What the exercise asks
From the Mark Mallman biography, pull out word for word everything from "Mark Mallman (born" down to "his most recent.".
──────── Document excerpt ────────
Background information
- Born: Mark Mallman July 20, 1973 (age 53) Waukesha, Wisconsin
- Origin: Minnesota
- Instrument: Piano
- Works: Mark Mallman discography
- Labels: Eagles Golden Tooth, Guilt Ridden Pop, Susstones, Badman Recording Company, Kindercore, Polka Dot Mayhem
- Website: MarkMallman.com Bermuda Music Company

= Mark Mallman =

American musician, film composer, and memoirist (born 1973)

Mark Mallman (born July 20, 1973) is a Minnesota musician, film composer, and memoirist. Since 1998, he has released nine full-length studio albums, Happiness (2021) being his most recent.

== Education ==
Mallman graduated from Waukesha South High School in 1991. He studied jazz piano at the Wisconsin Conservatory of Music then moved to Minneapolis, Minnesota, in 1991. In 1995, at age 21, Mallman earned a Bachelor of Fine Arts from Minneapolis College of Art and Design, where he studied painting and performance art.

== Musical career ==
Mark Mallman has earned a reputation as one of the Twin Cities' must-see live acts, complete with his own star on the wall outside First Avenue. He started his career in the late 1990s with the short-lived band, the Odd, a surprisingly popular postmodern joke on 1970s rock histrionics. Days after they topped the City Pages "Best new Band" poll, they broke up, but reunited in 1998 to record and release one album, Oh My G*d – It's the Odd, which was co-written and co-produced by Mallman. His solo debut came in 1998 with the release of The Tourist. In 2000, Mallman issued his sophomore effort, How I Lost My Life and Lived to Tell about It, which featured guest spots by Kat Bjelland of Babes in Toyland, and Mallman's schoolmate Davey von Bohlen of The Promise Ring. The Red Bedroom, his third album, was issued in Spring 2002. It was produced by Radiohead producer Paul Q. Kolderie. His Who's Gonna Save You Now? EP and Live from First Avenue, Minneapolis album were released in 2003. Mr. Serious, Mallman's first self-produced album, followed in 2004. It marked his first album for Badman Recording Company.

Mallman's energetic performance style, combining the punk rock attitude of Johnny Rotten and Darby Crash with the flambouyance of '70s disco, glam and Elton John, began to gain attention in the U.S. around the time of this record. While performing about 150 shows per year, Mallman recorded and released Between the Devil and Middle C in 2006 and Invincible Criminal in 2009. The latter album featured a duet with Craig Finn of The Hold Steady, and violins by Shannon Frid of Cloud Cult. After extensive U.S. touring, he spent the first half of 2012 in Los Angeles, writing and recording Double Silhouette, released later that year.
──────── Source information ────────
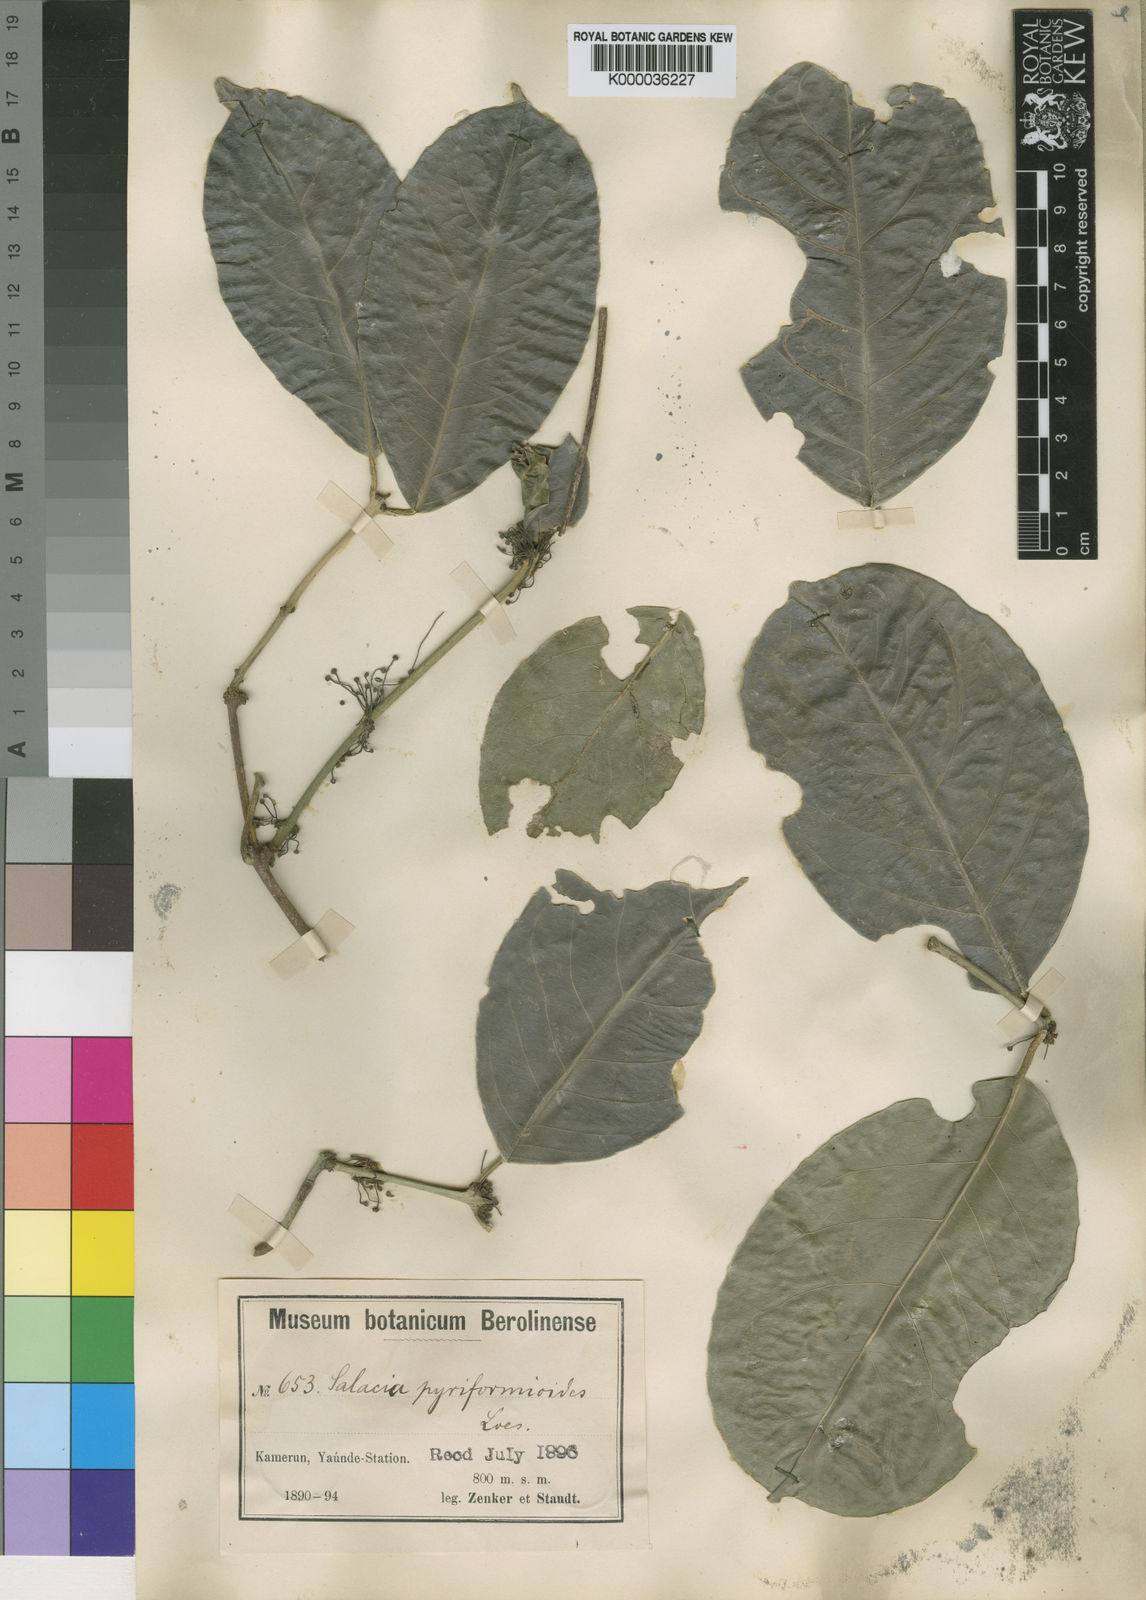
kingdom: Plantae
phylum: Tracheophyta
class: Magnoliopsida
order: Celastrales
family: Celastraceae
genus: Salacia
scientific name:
────────
Task solution
Mark Mallman (born July 20, 1973) is a Minnesota musician, film composer, and memoirist. Since 1998, he has released nine full-length studio albums, Happiness (2021) being his most recent.